Adaptive equipment is available, including basketballs, soccer balls, and tennis balls for visitors who are blind or who have low vision. There are also brightly colored, soft material footballs, baseballs, and softballs with holes that are easier to grip. Adaptive fitness pad equipment and sports wheelchairs are available for use. Check-in with a coach for complimentary access to this equipment.

The Treehouse of Sports is a favorite place for children and adults to explore. This 60-foot towering play area has a lift to assist guests to the platform playing areas. If drag racing is your jam, the Drag Strip is the place to be. A lane is included that does not have a vehicle in it and is meant for children or adults in chairs to race against opponents on the strip.

Baseball Boundary Breakers is a new indoor exhibit in the Riley Children’s Health Sports Legends Experience. This exhibit highlights the movers and shakers of the baseball world, including those who overcame physical challenges and contributed to making baseball a more inclusive sport.
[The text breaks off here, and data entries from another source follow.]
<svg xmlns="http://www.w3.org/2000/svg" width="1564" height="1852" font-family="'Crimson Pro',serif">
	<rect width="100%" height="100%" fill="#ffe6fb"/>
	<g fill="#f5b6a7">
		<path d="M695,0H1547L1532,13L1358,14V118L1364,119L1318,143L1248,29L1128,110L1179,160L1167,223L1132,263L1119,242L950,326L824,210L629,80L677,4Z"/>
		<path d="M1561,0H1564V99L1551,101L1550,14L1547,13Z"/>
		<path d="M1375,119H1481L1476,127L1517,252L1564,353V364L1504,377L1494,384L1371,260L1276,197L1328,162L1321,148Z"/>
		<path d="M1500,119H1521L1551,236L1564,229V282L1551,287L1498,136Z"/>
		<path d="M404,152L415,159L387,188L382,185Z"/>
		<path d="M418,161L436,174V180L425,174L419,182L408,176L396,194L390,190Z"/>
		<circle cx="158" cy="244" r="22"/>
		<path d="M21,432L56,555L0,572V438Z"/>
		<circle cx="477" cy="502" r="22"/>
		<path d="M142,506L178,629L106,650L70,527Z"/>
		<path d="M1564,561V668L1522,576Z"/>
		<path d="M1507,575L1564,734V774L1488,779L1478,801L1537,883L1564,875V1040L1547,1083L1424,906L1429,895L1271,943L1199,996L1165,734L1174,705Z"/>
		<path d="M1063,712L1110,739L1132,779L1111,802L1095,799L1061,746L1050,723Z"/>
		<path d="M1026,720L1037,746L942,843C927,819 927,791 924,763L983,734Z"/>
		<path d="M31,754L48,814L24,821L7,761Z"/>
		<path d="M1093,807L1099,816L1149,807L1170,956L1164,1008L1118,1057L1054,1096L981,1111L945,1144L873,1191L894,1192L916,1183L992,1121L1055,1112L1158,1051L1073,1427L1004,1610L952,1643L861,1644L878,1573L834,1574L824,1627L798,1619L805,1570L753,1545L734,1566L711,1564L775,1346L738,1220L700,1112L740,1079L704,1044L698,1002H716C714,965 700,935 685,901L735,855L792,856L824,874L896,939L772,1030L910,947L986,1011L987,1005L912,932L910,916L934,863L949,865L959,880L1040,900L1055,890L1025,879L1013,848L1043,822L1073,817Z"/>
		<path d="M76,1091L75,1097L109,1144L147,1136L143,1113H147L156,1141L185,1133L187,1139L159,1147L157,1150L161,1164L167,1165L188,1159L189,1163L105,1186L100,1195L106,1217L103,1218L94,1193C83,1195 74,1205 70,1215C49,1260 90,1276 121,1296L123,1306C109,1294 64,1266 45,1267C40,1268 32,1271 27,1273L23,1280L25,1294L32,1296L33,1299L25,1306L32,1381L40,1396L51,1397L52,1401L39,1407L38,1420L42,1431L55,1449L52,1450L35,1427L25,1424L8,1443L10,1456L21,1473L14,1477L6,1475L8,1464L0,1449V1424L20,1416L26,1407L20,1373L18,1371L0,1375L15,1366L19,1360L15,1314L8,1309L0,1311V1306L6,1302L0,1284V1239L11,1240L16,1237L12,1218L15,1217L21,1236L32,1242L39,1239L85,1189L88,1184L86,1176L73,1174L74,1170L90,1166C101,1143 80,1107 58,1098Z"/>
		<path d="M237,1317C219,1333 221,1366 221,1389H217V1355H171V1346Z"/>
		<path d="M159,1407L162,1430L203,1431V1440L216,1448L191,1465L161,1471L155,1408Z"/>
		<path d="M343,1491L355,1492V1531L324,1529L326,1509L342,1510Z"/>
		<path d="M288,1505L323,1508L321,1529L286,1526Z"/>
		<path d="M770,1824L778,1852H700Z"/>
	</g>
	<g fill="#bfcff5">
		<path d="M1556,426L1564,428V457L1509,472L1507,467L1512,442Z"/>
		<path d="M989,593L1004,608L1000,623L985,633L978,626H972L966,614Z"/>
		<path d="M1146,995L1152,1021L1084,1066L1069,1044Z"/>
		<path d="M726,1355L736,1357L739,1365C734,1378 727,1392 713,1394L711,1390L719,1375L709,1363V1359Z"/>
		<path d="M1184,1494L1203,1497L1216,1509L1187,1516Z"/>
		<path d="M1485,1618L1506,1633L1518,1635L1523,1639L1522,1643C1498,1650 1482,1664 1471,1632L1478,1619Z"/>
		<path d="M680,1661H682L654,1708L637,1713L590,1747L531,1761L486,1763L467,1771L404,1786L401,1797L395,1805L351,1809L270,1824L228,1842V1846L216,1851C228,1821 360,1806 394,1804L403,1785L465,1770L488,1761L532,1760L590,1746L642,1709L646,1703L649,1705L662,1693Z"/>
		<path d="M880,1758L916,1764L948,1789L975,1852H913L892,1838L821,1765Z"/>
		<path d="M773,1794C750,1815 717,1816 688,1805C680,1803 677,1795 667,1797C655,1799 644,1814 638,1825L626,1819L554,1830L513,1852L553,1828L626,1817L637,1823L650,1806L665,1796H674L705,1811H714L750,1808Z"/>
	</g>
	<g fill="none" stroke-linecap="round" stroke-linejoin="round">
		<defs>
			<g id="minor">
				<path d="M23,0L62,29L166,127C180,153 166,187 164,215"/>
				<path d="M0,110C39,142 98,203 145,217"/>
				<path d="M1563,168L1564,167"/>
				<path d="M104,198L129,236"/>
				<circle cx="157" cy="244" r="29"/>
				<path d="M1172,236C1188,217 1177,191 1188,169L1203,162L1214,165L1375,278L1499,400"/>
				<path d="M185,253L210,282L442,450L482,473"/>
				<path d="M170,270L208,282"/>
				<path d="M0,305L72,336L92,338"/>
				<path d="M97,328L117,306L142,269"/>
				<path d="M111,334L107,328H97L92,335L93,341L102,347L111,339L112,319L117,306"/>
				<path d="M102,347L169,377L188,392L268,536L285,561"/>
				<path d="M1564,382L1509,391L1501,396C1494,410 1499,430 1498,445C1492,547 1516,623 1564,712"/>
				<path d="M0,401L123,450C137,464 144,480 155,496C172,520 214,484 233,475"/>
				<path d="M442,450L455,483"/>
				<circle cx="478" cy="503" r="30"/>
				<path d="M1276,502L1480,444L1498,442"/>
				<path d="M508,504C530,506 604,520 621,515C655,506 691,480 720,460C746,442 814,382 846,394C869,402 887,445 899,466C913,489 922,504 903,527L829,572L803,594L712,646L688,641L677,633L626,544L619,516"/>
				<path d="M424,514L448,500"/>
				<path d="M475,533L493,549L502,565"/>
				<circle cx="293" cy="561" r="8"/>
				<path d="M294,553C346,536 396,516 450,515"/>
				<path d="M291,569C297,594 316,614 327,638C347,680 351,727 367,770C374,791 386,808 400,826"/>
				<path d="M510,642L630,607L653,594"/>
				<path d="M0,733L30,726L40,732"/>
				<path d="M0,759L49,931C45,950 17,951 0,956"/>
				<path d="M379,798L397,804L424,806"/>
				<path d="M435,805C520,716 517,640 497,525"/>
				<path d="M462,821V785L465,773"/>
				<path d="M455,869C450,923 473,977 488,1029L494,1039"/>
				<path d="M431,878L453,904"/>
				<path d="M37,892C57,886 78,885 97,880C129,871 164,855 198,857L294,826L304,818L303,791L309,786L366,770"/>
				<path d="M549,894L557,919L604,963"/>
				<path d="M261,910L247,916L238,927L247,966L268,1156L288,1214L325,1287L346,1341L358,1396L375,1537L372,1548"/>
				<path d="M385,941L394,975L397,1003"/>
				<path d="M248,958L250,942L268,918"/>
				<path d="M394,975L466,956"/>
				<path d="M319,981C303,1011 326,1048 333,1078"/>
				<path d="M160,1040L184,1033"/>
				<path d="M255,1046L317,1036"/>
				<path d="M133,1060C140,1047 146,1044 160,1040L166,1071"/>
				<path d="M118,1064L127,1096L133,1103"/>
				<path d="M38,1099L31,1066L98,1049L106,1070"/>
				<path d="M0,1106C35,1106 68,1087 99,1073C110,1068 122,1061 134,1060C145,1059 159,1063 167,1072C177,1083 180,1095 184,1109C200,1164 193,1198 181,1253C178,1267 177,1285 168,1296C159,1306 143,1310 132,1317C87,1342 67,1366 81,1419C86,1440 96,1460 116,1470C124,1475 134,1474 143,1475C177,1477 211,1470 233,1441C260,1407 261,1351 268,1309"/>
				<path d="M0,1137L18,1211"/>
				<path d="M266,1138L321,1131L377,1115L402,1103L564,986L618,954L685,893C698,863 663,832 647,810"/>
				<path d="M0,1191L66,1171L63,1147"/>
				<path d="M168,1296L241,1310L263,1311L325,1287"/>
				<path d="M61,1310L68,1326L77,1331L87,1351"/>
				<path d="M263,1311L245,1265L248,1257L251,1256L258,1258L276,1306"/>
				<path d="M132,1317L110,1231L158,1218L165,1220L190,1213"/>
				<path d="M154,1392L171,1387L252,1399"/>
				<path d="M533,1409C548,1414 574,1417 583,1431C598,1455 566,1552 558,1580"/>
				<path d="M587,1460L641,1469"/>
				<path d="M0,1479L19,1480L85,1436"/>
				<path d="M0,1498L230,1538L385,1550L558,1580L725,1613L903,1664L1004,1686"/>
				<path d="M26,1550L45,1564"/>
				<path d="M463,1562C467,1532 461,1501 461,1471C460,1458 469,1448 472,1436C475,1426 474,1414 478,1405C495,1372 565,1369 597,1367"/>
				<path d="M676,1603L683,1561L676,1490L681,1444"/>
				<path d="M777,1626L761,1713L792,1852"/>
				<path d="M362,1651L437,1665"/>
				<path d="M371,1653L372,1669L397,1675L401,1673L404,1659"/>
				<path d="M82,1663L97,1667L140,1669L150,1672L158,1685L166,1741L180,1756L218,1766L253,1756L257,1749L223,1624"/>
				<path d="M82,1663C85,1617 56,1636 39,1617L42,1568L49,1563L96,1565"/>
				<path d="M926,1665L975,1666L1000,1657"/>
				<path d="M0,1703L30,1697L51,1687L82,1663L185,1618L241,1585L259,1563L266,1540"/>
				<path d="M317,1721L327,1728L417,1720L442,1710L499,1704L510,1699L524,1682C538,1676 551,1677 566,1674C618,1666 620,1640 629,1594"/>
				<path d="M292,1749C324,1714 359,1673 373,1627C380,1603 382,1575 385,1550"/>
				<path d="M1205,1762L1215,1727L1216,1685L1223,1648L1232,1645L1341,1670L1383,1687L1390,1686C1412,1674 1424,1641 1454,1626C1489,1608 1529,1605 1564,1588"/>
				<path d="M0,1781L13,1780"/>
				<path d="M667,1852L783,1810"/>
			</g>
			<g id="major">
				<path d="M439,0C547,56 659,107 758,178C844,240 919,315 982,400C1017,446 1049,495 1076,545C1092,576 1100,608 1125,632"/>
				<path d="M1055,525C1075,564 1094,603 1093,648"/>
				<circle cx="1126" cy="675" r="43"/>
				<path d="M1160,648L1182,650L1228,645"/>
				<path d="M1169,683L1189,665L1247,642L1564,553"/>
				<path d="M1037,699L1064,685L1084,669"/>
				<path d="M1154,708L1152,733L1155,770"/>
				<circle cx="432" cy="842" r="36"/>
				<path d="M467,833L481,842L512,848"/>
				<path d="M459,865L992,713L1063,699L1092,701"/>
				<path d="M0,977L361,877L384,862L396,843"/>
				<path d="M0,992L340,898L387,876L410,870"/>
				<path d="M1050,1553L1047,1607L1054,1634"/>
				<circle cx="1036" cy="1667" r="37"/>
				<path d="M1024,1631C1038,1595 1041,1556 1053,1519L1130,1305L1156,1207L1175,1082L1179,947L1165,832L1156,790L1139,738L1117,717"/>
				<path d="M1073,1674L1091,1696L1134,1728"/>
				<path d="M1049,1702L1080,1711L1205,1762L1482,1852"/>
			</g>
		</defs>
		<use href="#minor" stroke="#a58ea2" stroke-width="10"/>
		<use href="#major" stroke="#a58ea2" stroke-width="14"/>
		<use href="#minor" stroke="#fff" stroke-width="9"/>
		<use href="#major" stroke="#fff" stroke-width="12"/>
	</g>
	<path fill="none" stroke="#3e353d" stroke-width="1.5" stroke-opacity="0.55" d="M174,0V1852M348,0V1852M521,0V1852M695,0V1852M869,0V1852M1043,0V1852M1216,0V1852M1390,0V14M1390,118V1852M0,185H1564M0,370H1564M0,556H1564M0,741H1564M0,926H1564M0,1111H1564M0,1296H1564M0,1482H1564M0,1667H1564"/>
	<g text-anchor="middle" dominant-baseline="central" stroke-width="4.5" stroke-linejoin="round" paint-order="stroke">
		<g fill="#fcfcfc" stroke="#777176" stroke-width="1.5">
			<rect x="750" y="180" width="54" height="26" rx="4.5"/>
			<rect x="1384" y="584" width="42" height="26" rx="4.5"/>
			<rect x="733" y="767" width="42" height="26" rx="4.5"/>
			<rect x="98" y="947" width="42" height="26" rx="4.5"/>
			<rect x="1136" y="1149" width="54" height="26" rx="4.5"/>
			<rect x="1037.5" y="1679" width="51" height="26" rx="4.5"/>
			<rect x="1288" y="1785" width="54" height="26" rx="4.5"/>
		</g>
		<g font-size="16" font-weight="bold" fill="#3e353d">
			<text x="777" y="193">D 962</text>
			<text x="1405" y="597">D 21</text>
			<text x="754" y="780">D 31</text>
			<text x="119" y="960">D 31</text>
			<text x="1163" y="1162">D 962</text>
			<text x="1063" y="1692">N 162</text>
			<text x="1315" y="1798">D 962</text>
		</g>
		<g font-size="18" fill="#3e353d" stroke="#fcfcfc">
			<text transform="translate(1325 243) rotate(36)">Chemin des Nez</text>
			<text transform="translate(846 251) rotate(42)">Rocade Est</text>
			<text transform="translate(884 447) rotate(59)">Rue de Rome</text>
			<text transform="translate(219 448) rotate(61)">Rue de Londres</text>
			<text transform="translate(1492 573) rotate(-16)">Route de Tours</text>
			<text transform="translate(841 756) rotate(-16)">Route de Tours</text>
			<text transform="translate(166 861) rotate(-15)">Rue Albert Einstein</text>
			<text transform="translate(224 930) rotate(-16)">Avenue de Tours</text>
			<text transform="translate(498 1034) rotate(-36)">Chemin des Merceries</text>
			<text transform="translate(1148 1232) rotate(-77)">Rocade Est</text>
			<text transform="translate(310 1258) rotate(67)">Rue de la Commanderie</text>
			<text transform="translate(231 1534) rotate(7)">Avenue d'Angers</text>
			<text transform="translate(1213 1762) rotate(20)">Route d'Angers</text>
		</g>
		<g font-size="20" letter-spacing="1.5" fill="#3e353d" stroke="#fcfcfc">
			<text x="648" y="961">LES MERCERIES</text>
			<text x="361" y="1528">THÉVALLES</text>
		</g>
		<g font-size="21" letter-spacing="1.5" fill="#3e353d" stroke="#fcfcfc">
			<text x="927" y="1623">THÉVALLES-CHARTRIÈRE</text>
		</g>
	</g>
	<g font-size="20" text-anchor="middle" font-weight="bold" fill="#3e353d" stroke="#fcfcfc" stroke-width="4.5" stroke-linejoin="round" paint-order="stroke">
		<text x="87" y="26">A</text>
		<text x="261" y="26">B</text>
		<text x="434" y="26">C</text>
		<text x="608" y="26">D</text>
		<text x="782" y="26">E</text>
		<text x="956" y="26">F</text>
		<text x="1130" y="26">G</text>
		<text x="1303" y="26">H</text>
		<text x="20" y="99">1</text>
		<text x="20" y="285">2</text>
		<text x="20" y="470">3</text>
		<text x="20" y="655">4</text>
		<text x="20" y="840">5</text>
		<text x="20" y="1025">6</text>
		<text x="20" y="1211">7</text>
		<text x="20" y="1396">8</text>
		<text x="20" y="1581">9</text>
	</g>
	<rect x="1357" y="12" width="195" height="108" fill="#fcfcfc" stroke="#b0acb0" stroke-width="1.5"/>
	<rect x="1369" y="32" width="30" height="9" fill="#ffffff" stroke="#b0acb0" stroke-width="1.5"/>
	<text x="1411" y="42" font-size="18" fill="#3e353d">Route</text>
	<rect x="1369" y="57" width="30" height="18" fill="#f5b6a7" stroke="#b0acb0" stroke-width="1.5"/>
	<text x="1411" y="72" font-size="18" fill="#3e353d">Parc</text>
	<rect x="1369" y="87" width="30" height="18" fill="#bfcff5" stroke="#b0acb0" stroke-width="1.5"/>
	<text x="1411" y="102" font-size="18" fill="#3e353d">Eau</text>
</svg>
Guests will be introduced to beep baseballs, learn about innovative ways to play ball, plus test their new pitching abilities in an interactive component.

Betsy Lynn, the Accessibility Coordinator for The Children’s Museum of Indianapolis is always exploring new and exciting ways to make exhibitions accessible to directly serve people with disabilities. She has many ideas that she’s currently working on. Lucky for everyone, we all benefit from these improvements and opportunities to play together!